Bene la prima giornata di apertura, la manifestazione dell'ANGA entra domani e domenica nel suo clou.

Fiera in Campo 2026: droni, tecnologie e tanto pubblico all’esordio

Un rapido giro fra i padiglioni della “Fiera in Campo” 2026 dà un’idea di come oggi l’agricoltura ed in particolare la risicoltura, sia un settore in cui le tecnologie più avanzate sono già oggi realtà e tendono a trasformare ancora molto la produzione agricola per ottimizzare le rese ed anche rendere più sostenibili le coltivazioni con l’uso di quantità inferiori di fitosanitari.

Droni e robotica hanno spaccato

Gli stand dei droni e dell’informatica e robotica agricola sono stati certamente tra i più affollati, per la curiosità del pubblico, mentre gli addetti ai lavori badano più al sodo, chiedendo anche dettagli fondamentali come tutta la legislazione che si sta affermando proprio per l’uso dei droni, che sono velivoli di un certo livello e non i “giocattoli” degli hobbysti.

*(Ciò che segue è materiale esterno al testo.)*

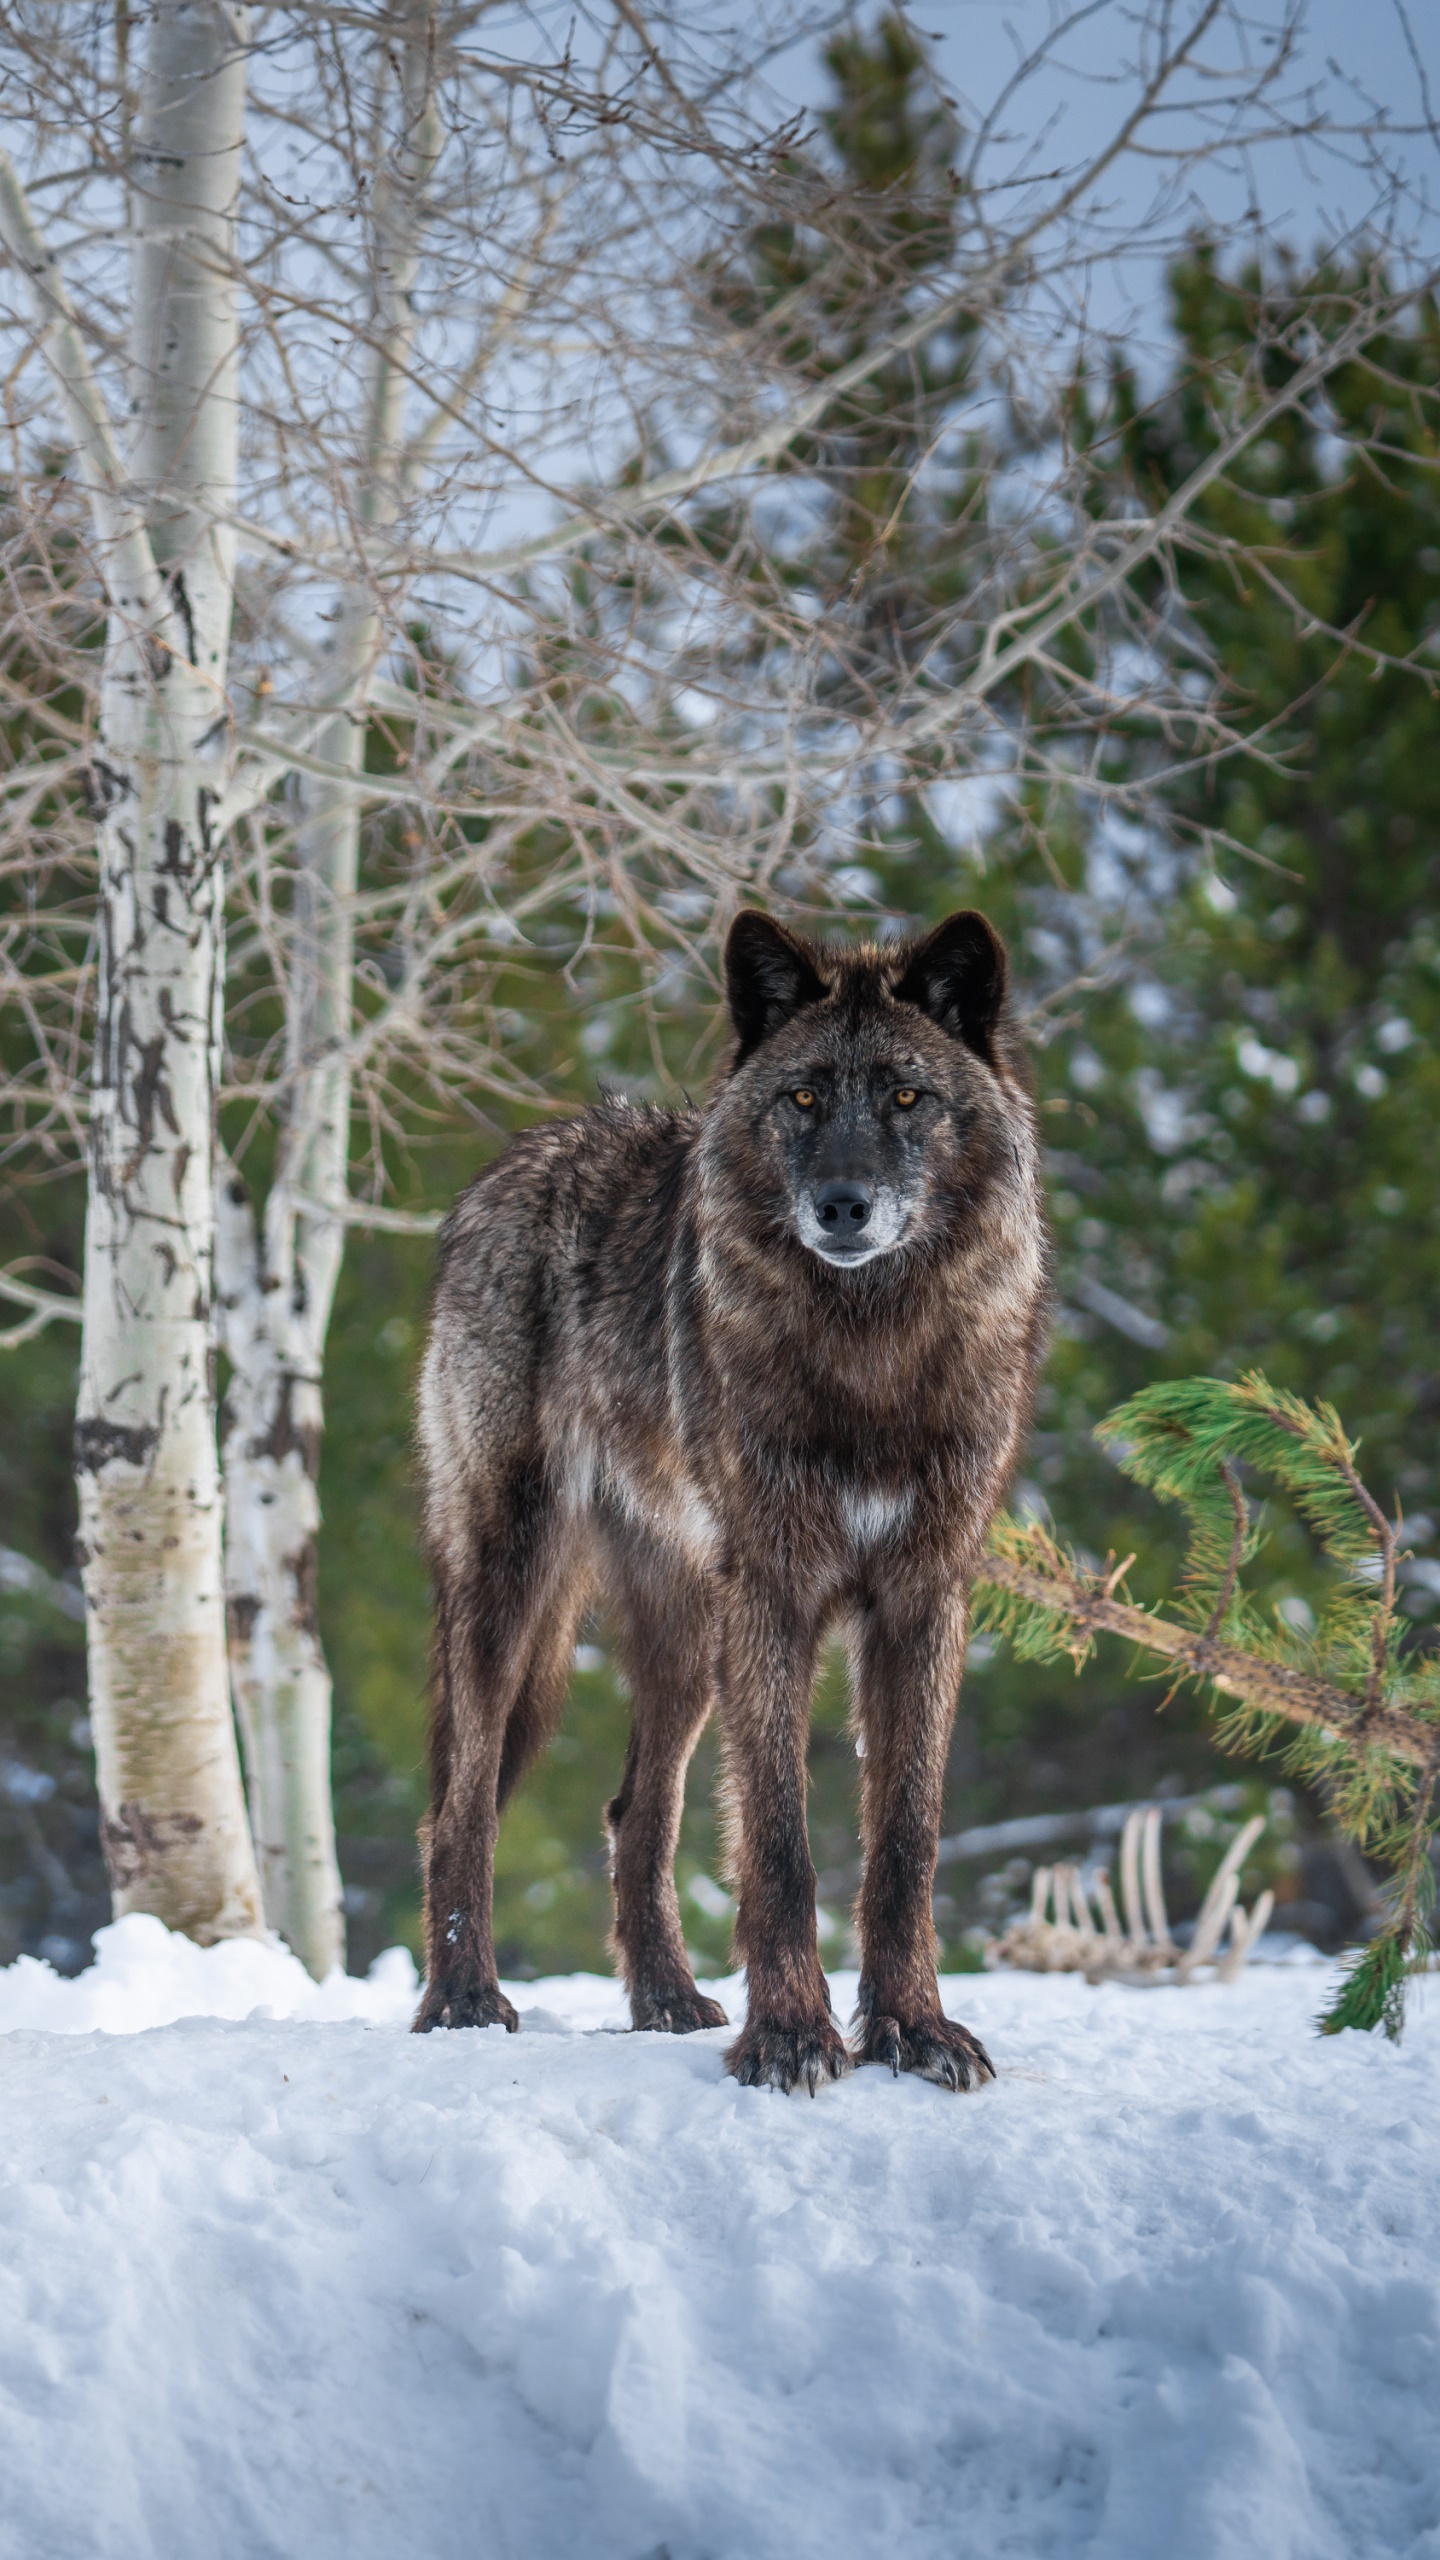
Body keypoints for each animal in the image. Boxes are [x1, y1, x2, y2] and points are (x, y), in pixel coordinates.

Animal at [414, 906, 1048, 2091]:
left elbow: (905, 1844)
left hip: (687, 1630)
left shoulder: (923, 1601)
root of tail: (521, 1158)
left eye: (907, 1097)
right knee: (459, 1808)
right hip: (510, 1588)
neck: (868, 1358)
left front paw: (915, 2029)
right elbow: (781, 1847)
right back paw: (462, 1999)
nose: (842, 1204)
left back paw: (663, 1998)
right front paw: (794, 2035)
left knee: (636, 1810)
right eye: (801, 1097)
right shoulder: (778, 1596)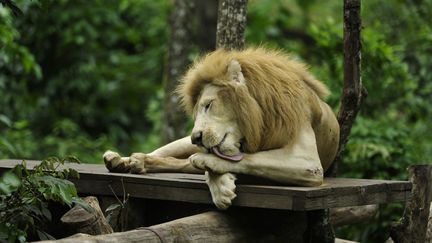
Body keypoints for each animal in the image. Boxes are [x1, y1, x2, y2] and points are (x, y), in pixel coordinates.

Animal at [103, 47, 340, 209]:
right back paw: (122, 160)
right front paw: (221, 186)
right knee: (162, 154)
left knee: (181, 163)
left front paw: (215, 173)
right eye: (196, 113)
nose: (196, 138)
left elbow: (247, 159)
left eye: (208, 105)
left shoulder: (309, 163)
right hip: (181, 143)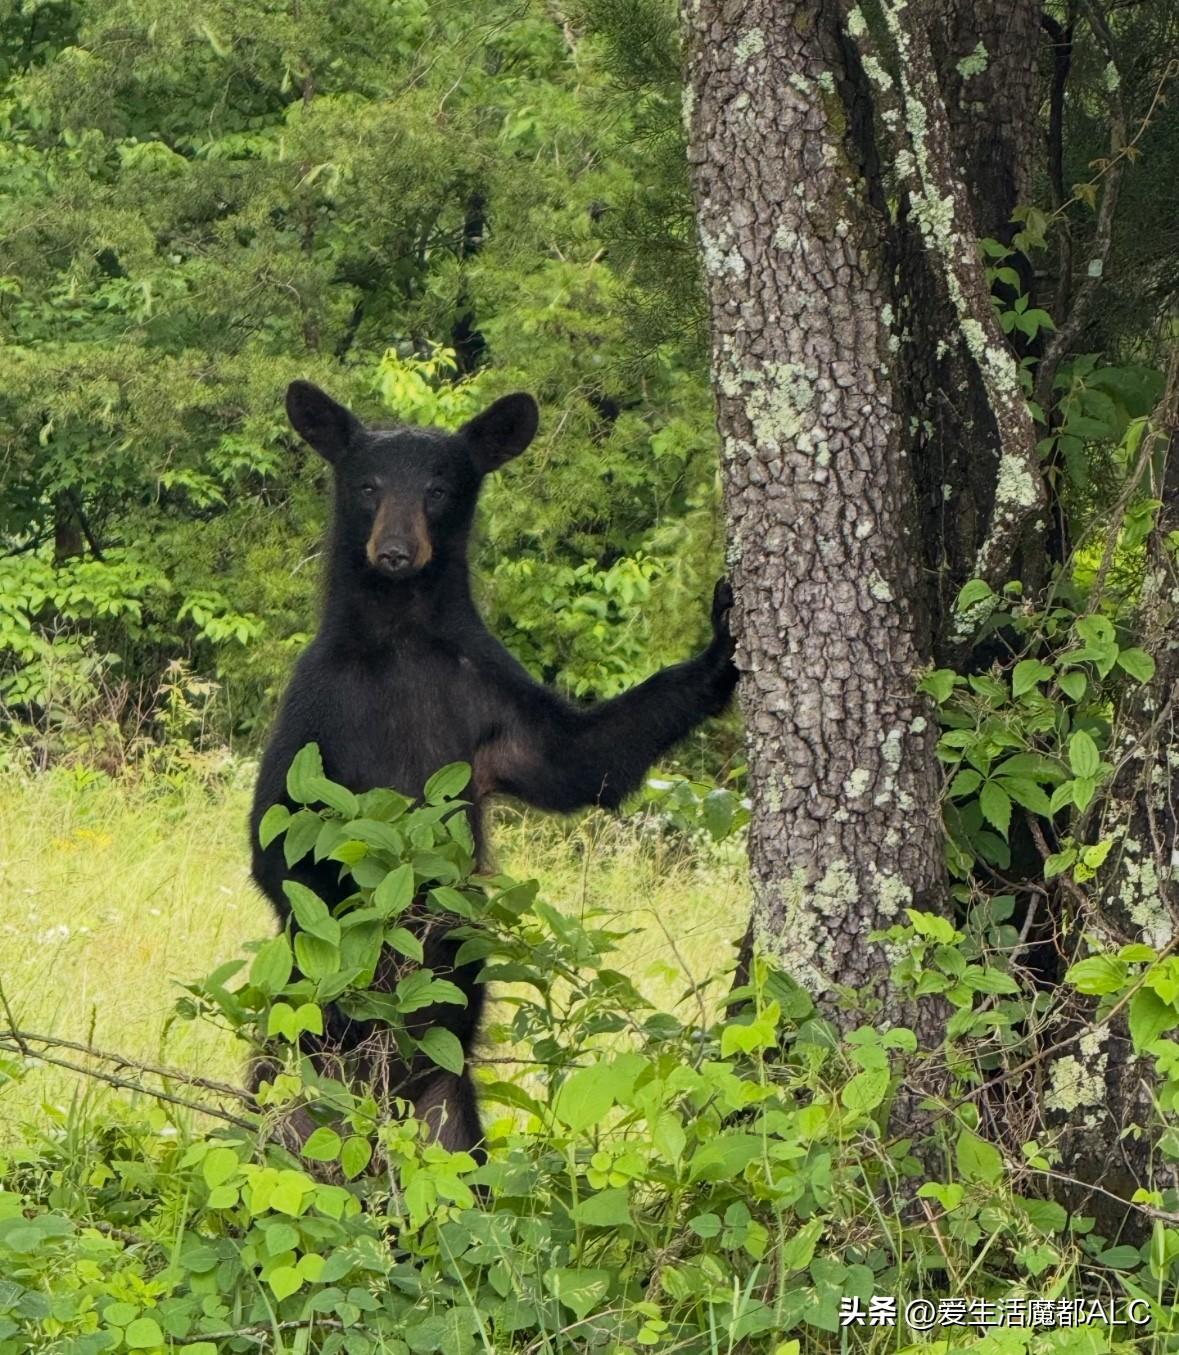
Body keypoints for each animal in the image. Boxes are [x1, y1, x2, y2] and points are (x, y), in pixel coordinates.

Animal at [250, 380, 739, 1154]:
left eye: (439, 489)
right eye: (367, 485)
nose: (394, 551)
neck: (401, 636)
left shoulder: (486, 692)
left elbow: (580, 761)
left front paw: (722, 642)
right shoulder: (313, 707)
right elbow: (277, 835)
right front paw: (365, 945)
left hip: (446, 1108)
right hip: (288, 1071)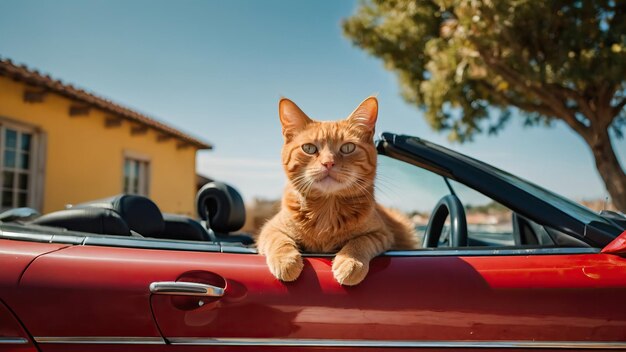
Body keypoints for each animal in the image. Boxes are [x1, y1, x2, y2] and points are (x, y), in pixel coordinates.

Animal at [256, 95, 416, 286]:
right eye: (309, 148)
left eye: (347, 148)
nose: (328, 163)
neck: (327, 209)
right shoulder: (269, 229)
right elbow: (278, 239)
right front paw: (286, 261)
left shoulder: (382, 234)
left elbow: (361, 240)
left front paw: (350, 262)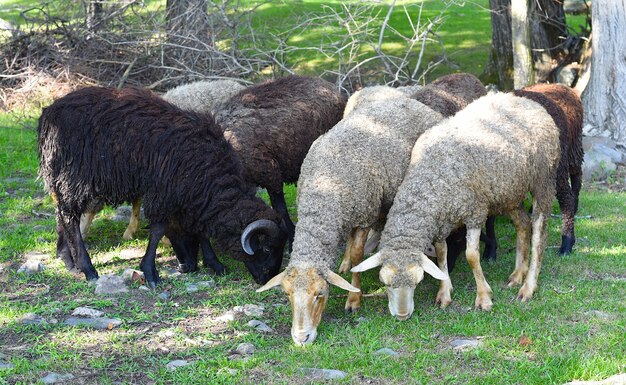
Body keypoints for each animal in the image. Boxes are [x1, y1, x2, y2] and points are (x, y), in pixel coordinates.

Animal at [36, 86, 286, 284]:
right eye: (266, 248)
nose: (267, 279)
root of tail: (49, 113)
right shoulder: (164, 191)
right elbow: (158, 229)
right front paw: (150, 272)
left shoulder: (190, 195)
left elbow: (200, 230)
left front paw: (214, 263)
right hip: (76, 177)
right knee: (70, 216)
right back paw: (87, 268)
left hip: (62, 177)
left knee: (61, 213)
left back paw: (68, 261)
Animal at [352, 91, 560, 320]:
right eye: (385, 282)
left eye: (418, 281)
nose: (402, 316)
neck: (429, 180)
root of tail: (524, 100)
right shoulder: (442, 220)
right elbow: (442, 253)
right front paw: (444, 293)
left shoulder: (475, 213)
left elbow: (471, 256)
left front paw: (484, 297)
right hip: (508, 191)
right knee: (523, 225)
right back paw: (517, 275)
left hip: (544, 180)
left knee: (539, 235)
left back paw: (528, 287)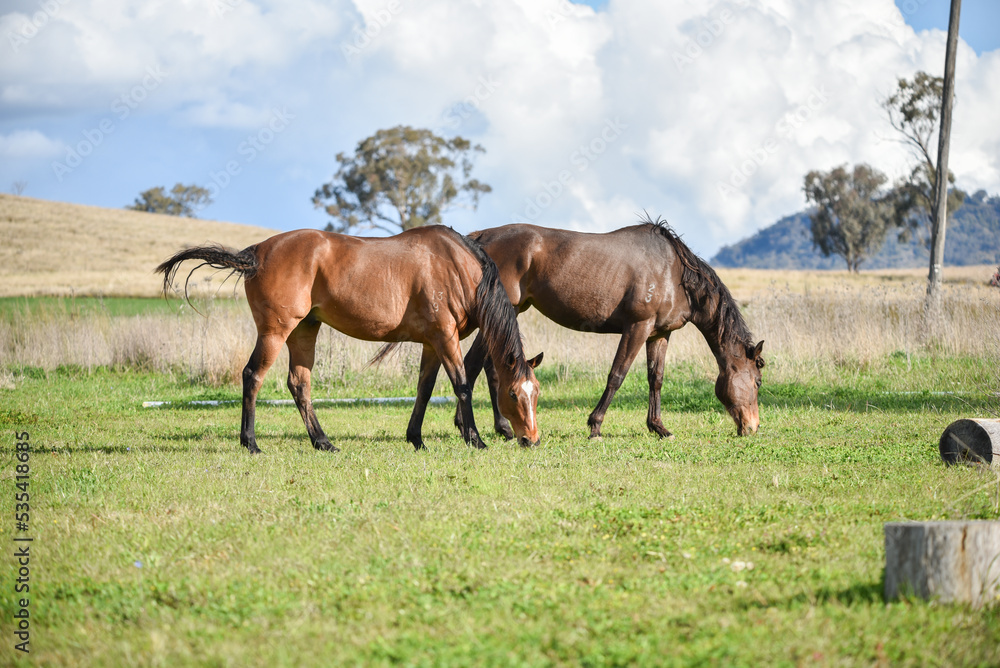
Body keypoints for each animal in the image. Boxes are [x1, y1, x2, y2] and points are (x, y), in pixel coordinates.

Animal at [155, 226, 544, 454]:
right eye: (513, 395)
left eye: (536, 393)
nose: (531, 439)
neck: (457, 267)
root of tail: (256, 253)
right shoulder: (445, 337)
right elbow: (462, 385)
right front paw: (475, 439)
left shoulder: (432, 343)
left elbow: (424, 389)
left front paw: (415, 438)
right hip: (275, 332)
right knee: (253, 376)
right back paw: (250, 443)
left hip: (304, 331)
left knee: (299, 384)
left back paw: (322, 441)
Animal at [460, 214, 764, 440]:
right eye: (758, 382)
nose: (753, 427)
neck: (673, 273)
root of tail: (480, 238)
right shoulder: (637, 328)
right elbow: (617, 375)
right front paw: (595, 425)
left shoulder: (659, 334)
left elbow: (656, 379)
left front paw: (658, 427)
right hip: (504, 310)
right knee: (473, 365)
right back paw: (470, 430)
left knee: (489, 368)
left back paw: (501, 428)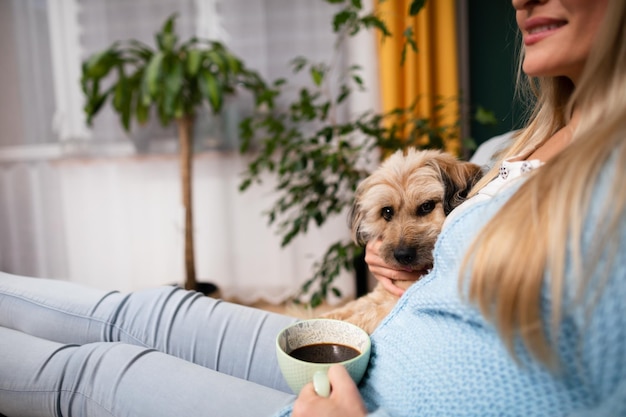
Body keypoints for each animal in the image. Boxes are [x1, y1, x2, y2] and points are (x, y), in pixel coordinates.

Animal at [320, 148, 480, 334]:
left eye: (426, 206)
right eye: (387, 212)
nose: (402, 255)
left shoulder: (394, 304)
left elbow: (364, 316)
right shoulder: (378, 294)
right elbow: (351, 306)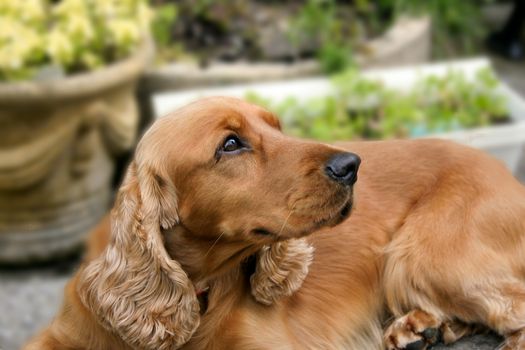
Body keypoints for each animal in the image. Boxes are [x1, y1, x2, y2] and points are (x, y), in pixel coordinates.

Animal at [24, 97, 524, 348]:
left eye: (277, 127)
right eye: (230, 144)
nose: (351, 165)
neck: (198, 295)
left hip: (422, 255)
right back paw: (424, 329)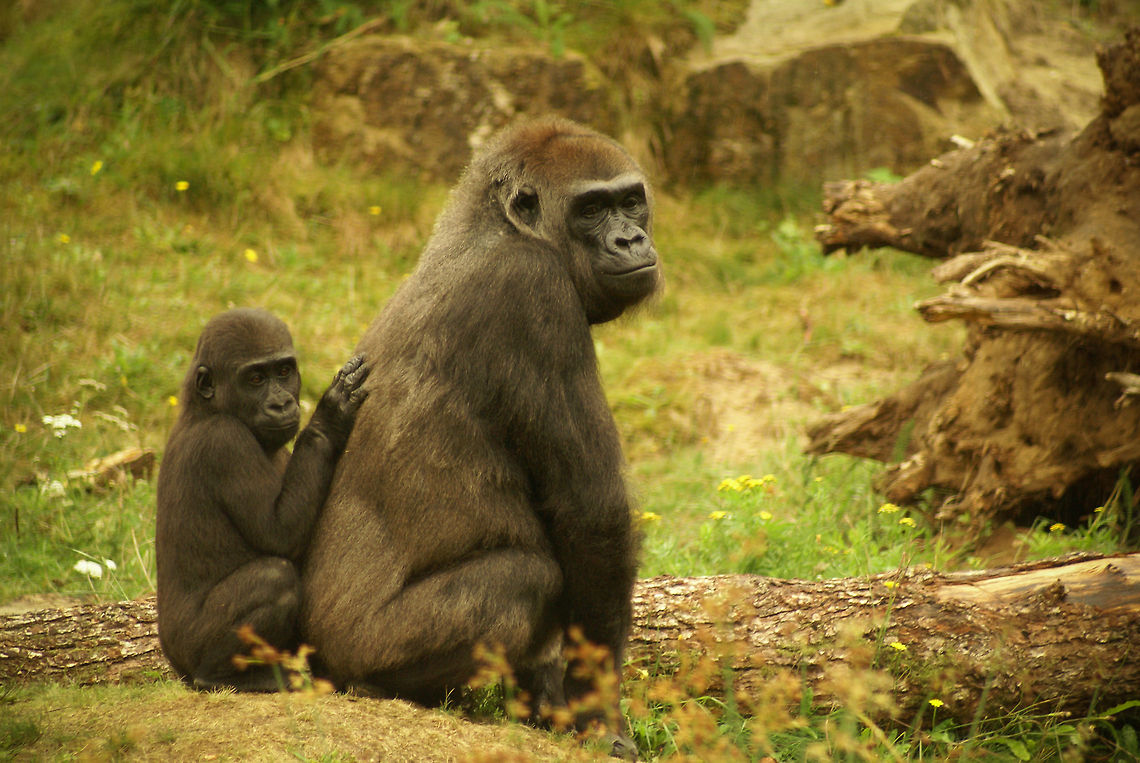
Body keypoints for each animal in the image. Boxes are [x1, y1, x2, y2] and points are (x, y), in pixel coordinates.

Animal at [156, 307, 368, 691]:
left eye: (283, 371)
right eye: (255, 378)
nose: (281, 403)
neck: (205, 408)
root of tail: (175, 664)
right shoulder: (226, 443)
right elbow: (278, 535)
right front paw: (330, 418)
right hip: (188, 652)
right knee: (275, 577)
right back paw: (217, 676)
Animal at [301, 118, 660, 758]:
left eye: (630, 201)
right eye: (592, 208)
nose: (629, 241)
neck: (494, 225)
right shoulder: (536, 295)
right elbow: (591, 515)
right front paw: (598, 712)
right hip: (356, 645)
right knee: (525, 581)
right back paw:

Allo stesso tempo sempre gettonatissimi gli stand delle grandi macchine agricole, mietitrebbie e trattori che sono anch’essi un concentrato di tecnologia avanzata.

Buon bilancio per la giornata d’esordio

Il primo giorno di fiera è sempre un po’ un “antipasto”, perché il clou si ha tradizionalmente nei due giorni successivi. Il Convegno di apertura è stato molto gradito e seguito, perché trattava proprio di droni e di innovazioni tecnologiche, intorno alle ore 14 il parcheggie era praticamente pieno, si è un liberato un poco dopo le 15 ma comunque l’afflusso è stato buono. In prevalenza addetti ai lavori, ma non sono mancate famiglie e curiosi. Su tutto a vigilare i “ragazzi e le ragazze in blu” dell’ANGA che, come sempre ha predisposto al meglio per l’organizzazione dell’evento.